El fenómeno que se dio con las entidades bancarias, que en cuanto apareció «la peste» financiera en el país: quedaron como si hubieran resultado simples firmas «franquiciadas» en el país, pero desconectadas de sus famosas matrices (por las cuales, el inversor concurría a ellas...) lo podemos ver con plenitud en las primeras actitudes concretas de empresas extranjeras, de capital foráneo, que habrán cortado sus cordones con los grupos con control originales. Sobre el cómo hacerlo y la contestación a las clásicas preguntas de las que dicen: «bueno, che, pero no es tan fácil hacerlo...» les contestarán robustos y experimentados departamentos legales que (por si no se dieron cuenta muchos) fueron cambiando casi totalmente las normas y marcos por la que se manejara la actividad societaria en la Argentina. No hablemos de lo global, pero sí podemos asegurarlo con relación a las cotizantes en Bolsa. A pura memoria, se podrían marcar trazos gruesos sobre lo que se podía y no se podía hacer, tanto en lo político social, como en lo económico. Y de qué manera, en una década, se derribaron todo tipo de válvulas de seguridad (en especial, para los minoristas) en aras de funcionarios y comunicadores, que enarbolaban -junto a directivos del sistema- la necesidad de «integrarnos a las Bolsas principales...». Ellos todo lo resuelven, de esto despreocúpese, y si la idea es la que acaban de difundir (seguramente, para ver cómo cae, a modo de ensayo) respecto de una grande privatizada, cotizante, sobre la que recae el «a usted no lo conozco» y que se las arregle como pueda en la Argentina, pues... que no habrá modo de relacionar a la filial local con sus controles europeos. Como con los bancos. Claro, a menos que se instruyan demandas en cortes internacionales y que se financien esos juicios de modo oficial.

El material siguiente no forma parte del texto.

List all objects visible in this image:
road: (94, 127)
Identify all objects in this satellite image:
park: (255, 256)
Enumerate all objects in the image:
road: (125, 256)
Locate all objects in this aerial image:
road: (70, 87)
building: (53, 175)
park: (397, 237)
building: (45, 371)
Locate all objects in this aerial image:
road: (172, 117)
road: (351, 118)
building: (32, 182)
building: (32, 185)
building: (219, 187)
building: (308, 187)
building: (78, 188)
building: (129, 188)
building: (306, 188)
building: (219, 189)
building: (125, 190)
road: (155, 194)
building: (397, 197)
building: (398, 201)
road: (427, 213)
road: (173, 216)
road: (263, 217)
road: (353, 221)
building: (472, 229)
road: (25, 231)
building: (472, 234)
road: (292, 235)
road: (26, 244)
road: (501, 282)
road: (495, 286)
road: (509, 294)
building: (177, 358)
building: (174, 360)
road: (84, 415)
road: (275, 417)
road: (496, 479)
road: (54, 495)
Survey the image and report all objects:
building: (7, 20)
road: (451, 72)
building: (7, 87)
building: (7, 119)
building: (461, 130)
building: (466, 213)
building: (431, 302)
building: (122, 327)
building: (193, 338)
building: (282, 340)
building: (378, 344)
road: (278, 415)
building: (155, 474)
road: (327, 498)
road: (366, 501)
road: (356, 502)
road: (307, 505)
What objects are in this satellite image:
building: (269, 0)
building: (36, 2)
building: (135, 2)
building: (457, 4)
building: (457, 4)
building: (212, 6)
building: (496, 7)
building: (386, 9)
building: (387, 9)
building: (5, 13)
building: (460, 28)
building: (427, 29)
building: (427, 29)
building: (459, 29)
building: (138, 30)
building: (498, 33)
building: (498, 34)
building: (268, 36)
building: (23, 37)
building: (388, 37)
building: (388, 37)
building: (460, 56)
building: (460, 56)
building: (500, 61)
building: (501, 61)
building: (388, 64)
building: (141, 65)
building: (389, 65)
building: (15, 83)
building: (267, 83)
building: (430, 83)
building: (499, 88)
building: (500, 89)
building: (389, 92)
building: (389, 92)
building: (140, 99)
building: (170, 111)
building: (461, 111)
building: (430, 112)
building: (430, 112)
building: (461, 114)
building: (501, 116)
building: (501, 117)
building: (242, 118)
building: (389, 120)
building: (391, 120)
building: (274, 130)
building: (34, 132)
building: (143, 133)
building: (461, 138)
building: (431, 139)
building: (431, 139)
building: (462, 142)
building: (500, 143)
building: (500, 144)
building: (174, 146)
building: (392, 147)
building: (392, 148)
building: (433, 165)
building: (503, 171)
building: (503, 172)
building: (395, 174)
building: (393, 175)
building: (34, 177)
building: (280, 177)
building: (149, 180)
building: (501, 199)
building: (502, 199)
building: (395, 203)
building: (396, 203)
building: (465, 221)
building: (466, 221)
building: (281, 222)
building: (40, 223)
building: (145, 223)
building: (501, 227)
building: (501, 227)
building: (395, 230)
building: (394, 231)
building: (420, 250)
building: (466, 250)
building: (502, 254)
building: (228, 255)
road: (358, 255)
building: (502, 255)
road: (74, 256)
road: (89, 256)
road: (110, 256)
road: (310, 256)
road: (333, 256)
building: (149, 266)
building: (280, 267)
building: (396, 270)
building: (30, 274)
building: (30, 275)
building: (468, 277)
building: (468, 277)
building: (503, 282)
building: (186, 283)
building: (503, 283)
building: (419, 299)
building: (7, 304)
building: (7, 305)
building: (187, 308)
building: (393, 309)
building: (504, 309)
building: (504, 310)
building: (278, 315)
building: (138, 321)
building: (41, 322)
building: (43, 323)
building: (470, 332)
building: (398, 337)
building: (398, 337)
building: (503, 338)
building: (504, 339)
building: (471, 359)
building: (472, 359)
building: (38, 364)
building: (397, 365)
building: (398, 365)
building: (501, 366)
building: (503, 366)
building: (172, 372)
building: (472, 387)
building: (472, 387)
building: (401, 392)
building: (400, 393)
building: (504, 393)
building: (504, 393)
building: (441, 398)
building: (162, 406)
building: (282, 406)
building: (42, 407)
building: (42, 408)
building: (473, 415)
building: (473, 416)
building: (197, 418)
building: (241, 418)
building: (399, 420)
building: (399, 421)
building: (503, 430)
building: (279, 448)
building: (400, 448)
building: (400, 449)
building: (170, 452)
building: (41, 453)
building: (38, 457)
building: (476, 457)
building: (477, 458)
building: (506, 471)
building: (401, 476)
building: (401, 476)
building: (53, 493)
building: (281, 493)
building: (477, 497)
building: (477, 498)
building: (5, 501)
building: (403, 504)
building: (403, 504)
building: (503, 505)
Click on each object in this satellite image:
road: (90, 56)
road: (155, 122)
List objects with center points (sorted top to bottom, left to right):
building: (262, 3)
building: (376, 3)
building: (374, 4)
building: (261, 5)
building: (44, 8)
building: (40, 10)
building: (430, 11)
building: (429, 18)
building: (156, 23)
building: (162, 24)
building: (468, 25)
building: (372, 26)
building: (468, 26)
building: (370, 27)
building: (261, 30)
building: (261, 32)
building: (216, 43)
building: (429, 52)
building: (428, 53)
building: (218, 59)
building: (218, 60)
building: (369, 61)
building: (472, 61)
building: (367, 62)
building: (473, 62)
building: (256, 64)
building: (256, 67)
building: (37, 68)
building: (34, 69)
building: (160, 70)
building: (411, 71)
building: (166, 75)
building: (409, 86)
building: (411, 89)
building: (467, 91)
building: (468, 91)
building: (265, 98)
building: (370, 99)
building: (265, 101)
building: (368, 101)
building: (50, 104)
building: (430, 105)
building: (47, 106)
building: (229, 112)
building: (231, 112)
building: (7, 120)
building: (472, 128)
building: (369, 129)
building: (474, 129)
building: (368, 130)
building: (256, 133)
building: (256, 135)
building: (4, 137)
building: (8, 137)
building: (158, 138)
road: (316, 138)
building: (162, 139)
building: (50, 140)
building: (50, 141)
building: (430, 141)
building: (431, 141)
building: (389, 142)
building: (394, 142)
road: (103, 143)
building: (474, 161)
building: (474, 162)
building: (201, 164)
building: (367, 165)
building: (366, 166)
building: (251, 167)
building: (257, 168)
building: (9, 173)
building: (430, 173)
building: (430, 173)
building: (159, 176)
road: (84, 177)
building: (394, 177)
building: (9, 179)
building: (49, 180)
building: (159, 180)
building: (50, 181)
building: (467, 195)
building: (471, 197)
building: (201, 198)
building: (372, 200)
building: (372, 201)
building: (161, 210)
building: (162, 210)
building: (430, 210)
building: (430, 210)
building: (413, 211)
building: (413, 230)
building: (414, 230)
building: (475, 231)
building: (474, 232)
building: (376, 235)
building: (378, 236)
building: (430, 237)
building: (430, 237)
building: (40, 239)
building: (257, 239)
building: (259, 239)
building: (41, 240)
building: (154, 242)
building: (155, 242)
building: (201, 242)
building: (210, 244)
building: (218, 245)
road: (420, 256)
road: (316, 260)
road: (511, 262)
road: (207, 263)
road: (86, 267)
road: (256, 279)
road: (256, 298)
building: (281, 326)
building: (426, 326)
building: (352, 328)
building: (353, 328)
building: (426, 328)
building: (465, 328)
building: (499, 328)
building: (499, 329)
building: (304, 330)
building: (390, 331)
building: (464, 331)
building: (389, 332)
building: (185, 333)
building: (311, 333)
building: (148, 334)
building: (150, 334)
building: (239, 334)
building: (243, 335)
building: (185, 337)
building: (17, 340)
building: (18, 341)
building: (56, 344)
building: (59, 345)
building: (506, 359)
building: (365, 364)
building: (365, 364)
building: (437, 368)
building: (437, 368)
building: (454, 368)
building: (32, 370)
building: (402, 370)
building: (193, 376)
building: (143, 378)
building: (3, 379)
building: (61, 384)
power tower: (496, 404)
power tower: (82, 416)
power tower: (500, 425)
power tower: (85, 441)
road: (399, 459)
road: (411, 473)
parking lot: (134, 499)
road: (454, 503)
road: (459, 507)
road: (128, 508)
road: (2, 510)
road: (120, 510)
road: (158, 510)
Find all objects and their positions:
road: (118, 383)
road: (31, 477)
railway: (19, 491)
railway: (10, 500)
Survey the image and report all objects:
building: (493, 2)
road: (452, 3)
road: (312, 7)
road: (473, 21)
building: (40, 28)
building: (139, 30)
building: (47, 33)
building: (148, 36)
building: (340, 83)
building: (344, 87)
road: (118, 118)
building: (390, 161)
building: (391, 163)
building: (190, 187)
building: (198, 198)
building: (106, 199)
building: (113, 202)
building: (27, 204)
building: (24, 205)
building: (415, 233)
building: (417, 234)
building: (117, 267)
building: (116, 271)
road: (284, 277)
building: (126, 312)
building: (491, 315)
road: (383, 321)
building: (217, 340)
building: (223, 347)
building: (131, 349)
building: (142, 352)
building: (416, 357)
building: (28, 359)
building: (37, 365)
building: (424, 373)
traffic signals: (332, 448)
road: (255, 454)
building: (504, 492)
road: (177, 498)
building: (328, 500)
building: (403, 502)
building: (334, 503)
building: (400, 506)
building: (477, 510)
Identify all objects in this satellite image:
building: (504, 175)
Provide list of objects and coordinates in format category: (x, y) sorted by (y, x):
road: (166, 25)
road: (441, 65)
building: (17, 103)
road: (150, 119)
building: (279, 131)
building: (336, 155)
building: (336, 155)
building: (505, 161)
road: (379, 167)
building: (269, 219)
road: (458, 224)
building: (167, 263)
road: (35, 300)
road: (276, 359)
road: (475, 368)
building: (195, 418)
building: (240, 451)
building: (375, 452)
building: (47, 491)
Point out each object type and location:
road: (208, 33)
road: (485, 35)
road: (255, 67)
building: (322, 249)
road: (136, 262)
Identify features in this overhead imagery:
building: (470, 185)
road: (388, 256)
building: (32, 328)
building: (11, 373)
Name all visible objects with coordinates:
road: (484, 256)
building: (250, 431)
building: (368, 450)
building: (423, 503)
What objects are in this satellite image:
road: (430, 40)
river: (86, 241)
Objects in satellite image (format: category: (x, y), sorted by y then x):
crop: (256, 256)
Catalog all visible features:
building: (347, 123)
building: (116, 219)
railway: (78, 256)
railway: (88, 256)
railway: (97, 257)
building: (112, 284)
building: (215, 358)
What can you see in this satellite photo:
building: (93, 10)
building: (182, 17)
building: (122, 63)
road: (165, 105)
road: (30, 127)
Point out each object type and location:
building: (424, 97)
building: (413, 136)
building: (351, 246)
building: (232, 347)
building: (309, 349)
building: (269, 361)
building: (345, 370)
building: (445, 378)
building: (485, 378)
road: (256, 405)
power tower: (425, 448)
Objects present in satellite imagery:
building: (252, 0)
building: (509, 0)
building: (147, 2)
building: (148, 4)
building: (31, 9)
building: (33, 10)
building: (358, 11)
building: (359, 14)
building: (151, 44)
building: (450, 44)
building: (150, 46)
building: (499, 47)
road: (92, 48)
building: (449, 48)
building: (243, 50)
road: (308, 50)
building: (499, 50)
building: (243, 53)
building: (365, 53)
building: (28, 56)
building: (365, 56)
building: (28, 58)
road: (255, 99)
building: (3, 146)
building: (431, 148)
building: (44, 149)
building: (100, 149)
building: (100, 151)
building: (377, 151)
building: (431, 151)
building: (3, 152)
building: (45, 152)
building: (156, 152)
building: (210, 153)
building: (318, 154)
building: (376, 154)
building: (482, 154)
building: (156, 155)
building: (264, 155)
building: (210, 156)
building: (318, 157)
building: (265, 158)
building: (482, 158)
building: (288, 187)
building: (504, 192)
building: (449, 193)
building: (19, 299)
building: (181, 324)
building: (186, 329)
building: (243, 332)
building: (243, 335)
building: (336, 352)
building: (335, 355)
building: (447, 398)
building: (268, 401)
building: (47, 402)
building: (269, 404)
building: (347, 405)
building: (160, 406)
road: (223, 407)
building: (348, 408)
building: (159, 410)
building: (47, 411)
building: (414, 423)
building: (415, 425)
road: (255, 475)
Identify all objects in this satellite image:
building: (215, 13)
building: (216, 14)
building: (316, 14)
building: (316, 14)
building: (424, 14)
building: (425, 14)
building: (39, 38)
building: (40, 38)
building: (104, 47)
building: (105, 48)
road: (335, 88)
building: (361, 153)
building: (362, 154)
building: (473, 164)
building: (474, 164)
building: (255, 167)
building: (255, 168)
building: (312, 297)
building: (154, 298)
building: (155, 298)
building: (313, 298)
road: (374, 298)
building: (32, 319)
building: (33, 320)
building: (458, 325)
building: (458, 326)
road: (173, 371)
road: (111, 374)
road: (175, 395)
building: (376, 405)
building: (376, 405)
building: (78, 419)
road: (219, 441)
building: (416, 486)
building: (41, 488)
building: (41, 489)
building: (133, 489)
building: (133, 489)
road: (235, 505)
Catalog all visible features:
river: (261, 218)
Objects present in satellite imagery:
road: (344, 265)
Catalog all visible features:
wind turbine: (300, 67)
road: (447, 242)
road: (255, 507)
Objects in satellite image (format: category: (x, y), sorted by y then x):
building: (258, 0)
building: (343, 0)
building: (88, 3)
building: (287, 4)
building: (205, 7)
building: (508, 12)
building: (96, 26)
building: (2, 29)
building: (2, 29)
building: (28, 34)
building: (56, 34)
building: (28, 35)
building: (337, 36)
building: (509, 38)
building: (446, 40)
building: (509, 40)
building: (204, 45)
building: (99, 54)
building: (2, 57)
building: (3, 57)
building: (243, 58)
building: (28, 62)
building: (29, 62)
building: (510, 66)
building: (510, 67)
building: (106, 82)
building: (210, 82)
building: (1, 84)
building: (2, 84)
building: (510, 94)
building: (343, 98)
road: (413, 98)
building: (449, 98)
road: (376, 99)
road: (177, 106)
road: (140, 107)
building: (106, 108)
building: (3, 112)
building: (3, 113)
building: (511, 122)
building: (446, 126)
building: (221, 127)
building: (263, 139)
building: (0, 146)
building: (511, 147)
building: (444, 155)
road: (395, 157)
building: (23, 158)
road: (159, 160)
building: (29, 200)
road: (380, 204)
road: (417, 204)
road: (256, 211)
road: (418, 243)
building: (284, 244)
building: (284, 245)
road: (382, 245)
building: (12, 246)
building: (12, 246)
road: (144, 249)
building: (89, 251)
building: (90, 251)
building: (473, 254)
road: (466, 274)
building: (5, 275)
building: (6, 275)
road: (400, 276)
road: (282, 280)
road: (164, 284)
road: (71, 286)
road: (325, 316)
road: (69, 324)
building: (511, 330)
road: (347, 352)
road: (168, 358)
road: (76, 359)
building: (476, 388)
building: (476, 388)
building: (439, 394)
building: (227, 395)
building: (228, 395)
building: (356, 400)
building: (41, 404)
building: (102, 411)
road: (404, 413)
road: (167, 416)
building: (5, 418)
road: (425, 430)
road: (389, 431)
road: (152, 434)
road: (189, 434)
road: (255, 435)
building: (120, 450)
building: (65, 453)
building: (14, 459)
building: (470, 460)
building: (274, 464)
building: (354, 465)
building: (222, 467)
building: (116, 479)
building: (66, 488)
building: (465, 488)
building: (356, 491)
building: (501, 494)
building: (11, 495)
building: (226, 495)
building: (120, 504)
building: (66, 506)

El caso que hoy nos reúne en la columna, en torno de un fogón y a puro mate, no pasa por ese segundo aspecto legal sino por el primero: ¿qué sucederá si, realmente, los grandes complejos empresarios quedan sueltos en el país y sin más apoyatura exterior? ¿Y de qué modo los seguirán los veloces capitales locales, que para aprender de tales recursos estratégicos son mandados a hacer? El caos. El ver un desfondarse eterno y con todas las sociedades «patas para arriba», sin remedio. La instancia previa a esto es que consigan lo que van a buscar con la advertencia de cortar amarras: que en el gobierno las permitan ponerse a tono con ingresos dolarizados que ya no lo son.Y que esto alcance para cubrir costos y compromisos de servicios de deudas. Un doble objetivo muy difícil de lograr, pero que puede generar el aumento tarifario tan temido y un shock con la población que tiene sus ingresos bajo frío y hasta rebajes. La cuerda está tensa, de afuera piden reformas, y de adentro... pan.